We’ve all heard the above saying, but what most people don’t know is that the sentence actually doesn’t end there. In truth, the entire expression reads: “jack of all trades, master of none, oftentimes better than a master of one!” That’s the story of our latest featured Neat Video user. He wears many hats and brings complimentary skills to a wide range of tasks.

53 year old Rabbe Sandelin lives in Helsinki, Finland with his wife and 5 year old son. He has two adult children from a previous marriage, who now live in Sweden. Summer is nice in Finland, but the winters are often long and dark. Despite this, Rabbe has never felt the urge to leave his native country. Although film is only part of his work, he’s hardly a newcomer to the word of cinematography. His interest in film burgeoned as a child in the late 1970’s.

“Moving pictures have always been part of my life,” says Rabbe. “My mother worked in television and when I was around 11 or 12, she showed me a very technical book called ”Principles of Cinematography” by Leslie Wheeler,” he recalls. “It’s still on my bookshelf along with around 5 meters of other film literature. I was immediately hooked on the technical aspects of filmmaking and I started filming my own 8 mm films.”

Rabbe isn’t your typical film maker. A true jack of all trades, where most people are satisfied to specialize, he gets stuck into a diverse range of activities. He edits a magazine, produces books, designs layouts and does lots of image editing. Each of these activities requires a unique and specialized skill set on its own. And it’s not everyone who can stretch their skills to the visual and literary limits to create quality products. Yet, Rabbe does this and in addition, like many people in many professions he is finding that the need to produce video work is creeping evermore into his daily job.

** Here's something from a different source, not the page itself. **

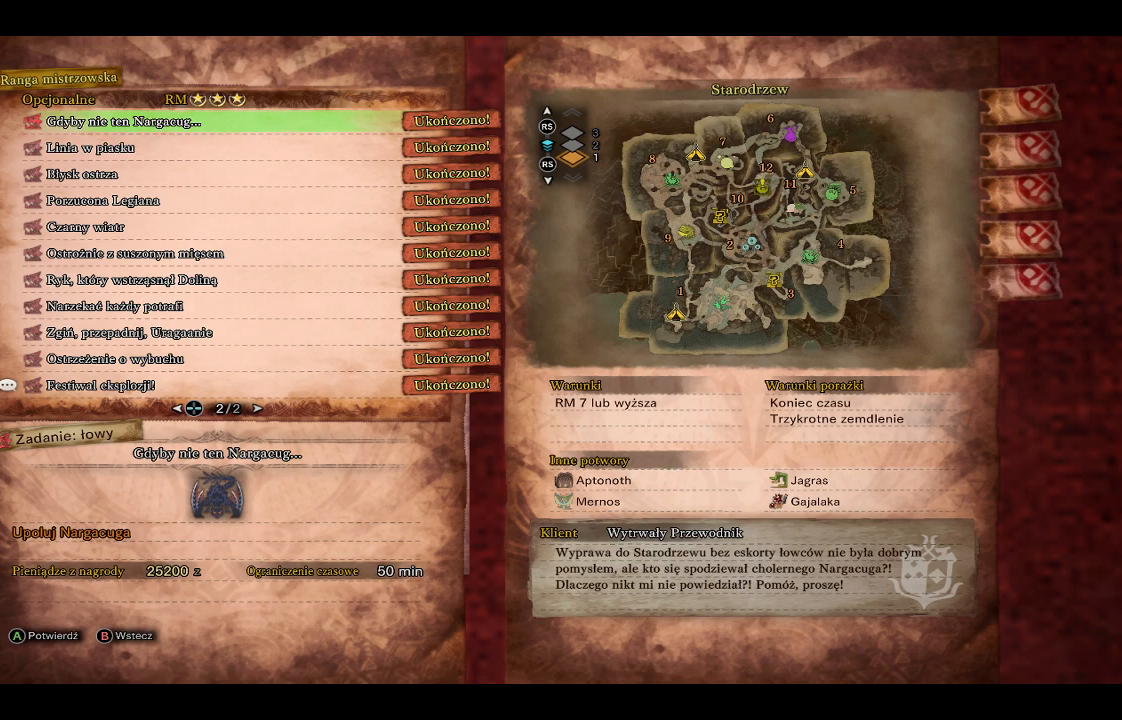
{"buttons": [], "left_stick": "center", "right_stick": "center", "events": []}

Says Rabbe, “Video is an increasing part of what I do. In my regular daytime work I film and edit short clips for a non-profit cultural association, mainly for distribution on Facebook and YouTube.”

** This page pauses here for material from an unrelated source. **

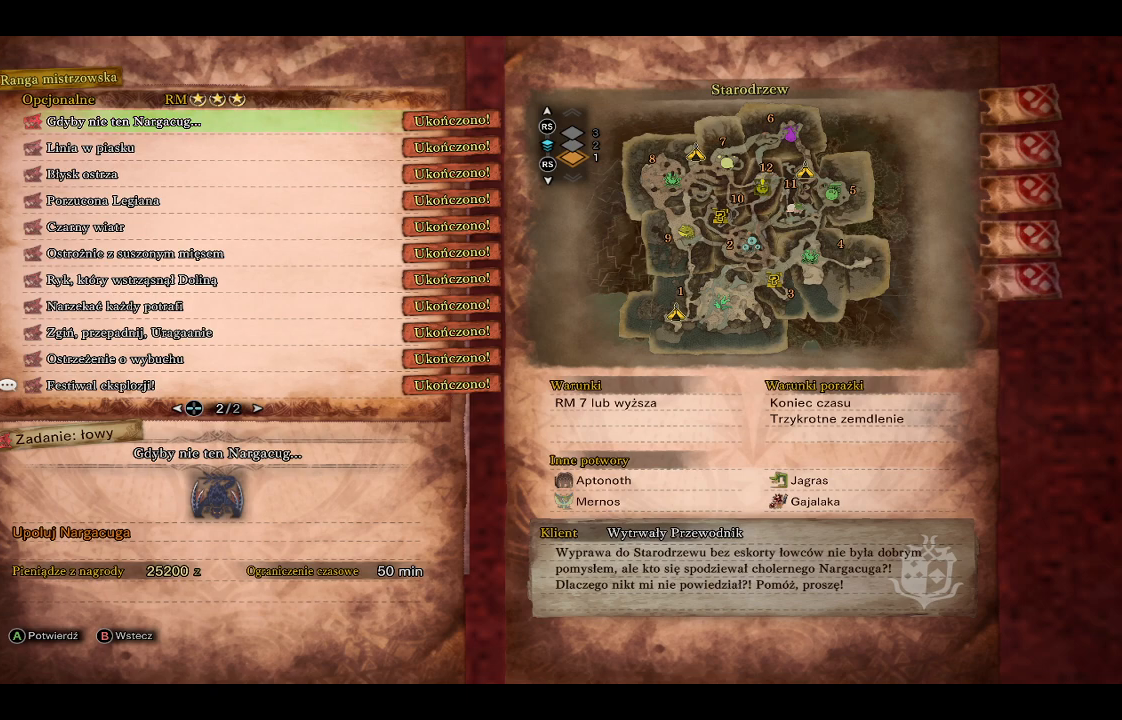
{"buttons": [], "left_stick": "center", "right_stick": "center", "events": []}
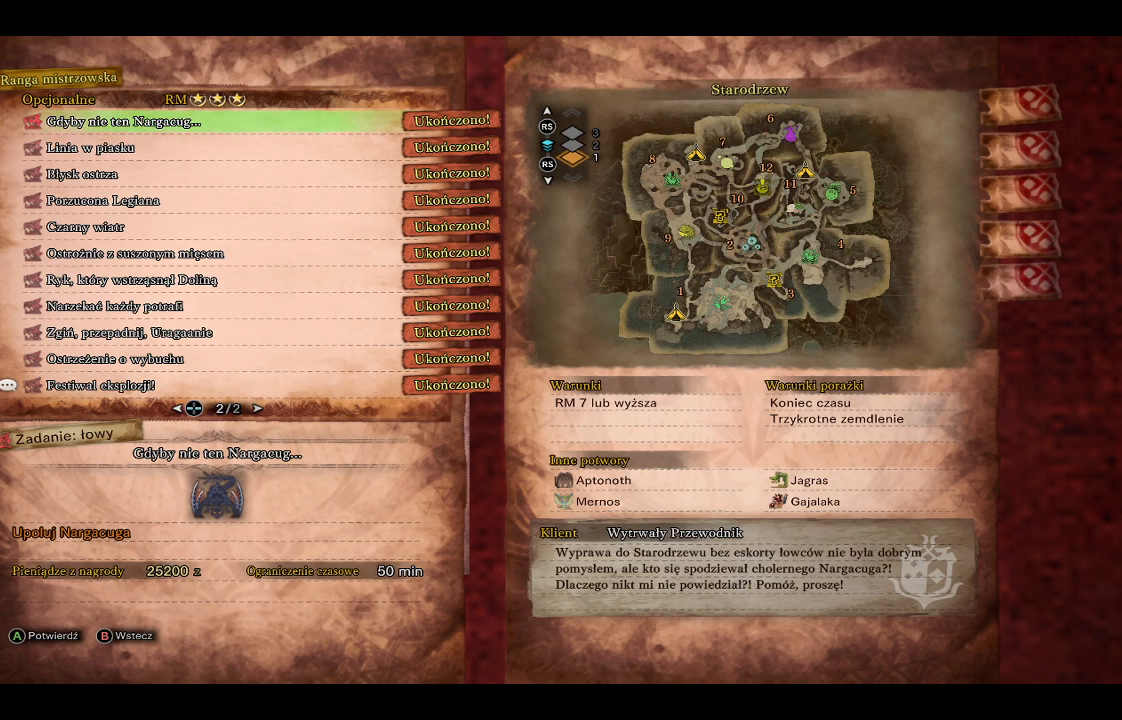
{"buttons": [], "left_stick": "center", "right_stick": "center", "events": []}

Rabbe works for an association that runs literary competitions, rewarding people with scholarships. He uses video clips to get people on social media excited about the work they do.

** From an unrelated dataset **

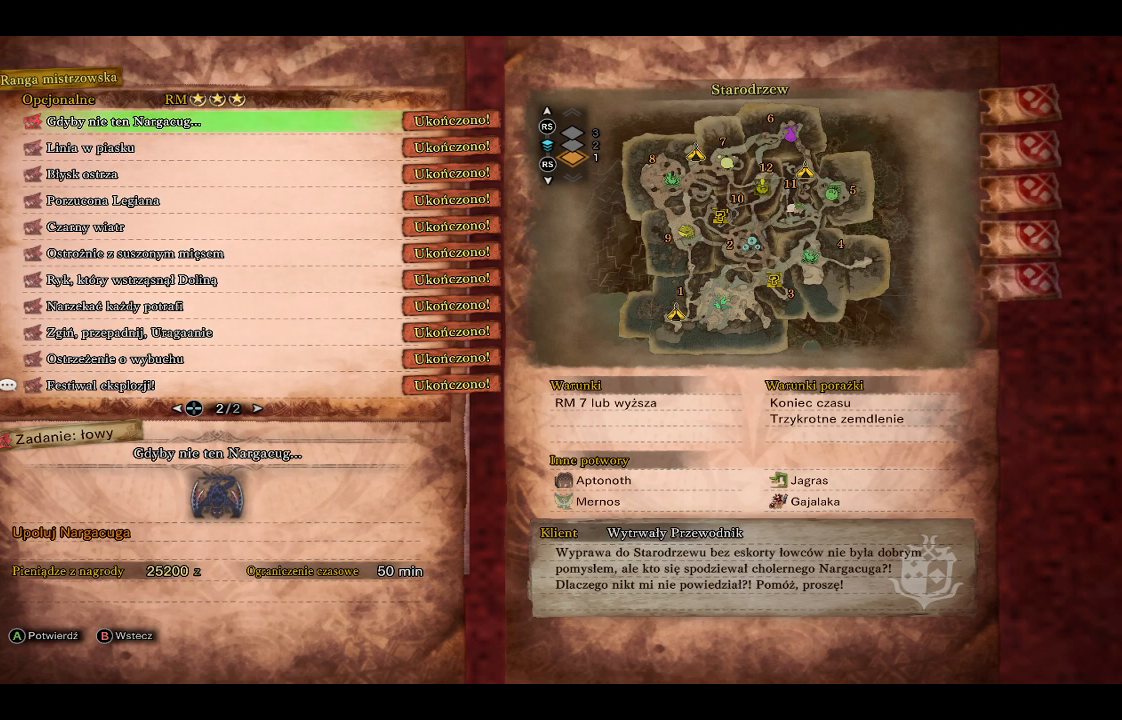
{"buttons": [], "left_stick": "center", "right_stick": "center", "events": []}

“Usually we shoot and edit a 30-40 second clip and publish it on the web during one or two days. The people we interview come from our own organization or associated projects or competitions.”

Rabbe uses Neat Video in his daily work, but also finds it valuable in his work restoring archive film for his own business.

“On nights and weekends I work for my own company,” he says, “in addition to smaller video assignments I also do old video and film transfers to the digital domain, including restoration. When Neat Video version 4 came out with the dust and scratches filter I immediately tried it also on my old 8 mm projects. The results looked spectacular.

He goes on to say, “we are basically a run and gun outfit, and although we have a set of very nice LCD lights, very often there is not the time or even the inclination to do a proper setup. The result is often nice looking, but very grainy video. These are obvious Neat Video moments.”

Magazine editor, video editor, video restorer and layout artist – why not add technician to the list?

“I like to think of myself as being a pretty decent photographer, director and editor, and at the same time a technical guru. I'm pretty good at setting up and troubleshooting video and audio gear. I'm often the go-to guy or "technical support" when other people are stuck.”

Whether its video, literary, or image-related work, for Rabbe it’s the emotion behind the creation that is most important.

“The greatest feeling is when your edit suddenly "works" – when the combination of pictures, graphics, music, sound really falls into place. It’s about getting the feeling you’re trying to convey - not just being proud of a technical achievement.”

In this day and age, the ability to take on many roles and be proficient is a great asset. Of course, there will always be a need for specialists with deep knowledge. However, the lines between professions are blurring. Skills that are attained in one area can add value and offer scope to branch out into new activities. With the help of tools like Neat Video, the creator can achieve a greater sustainability and the jack of all trades can become a master at seizing opportunity.

Thanks for sharing your Neat Story Rabbe.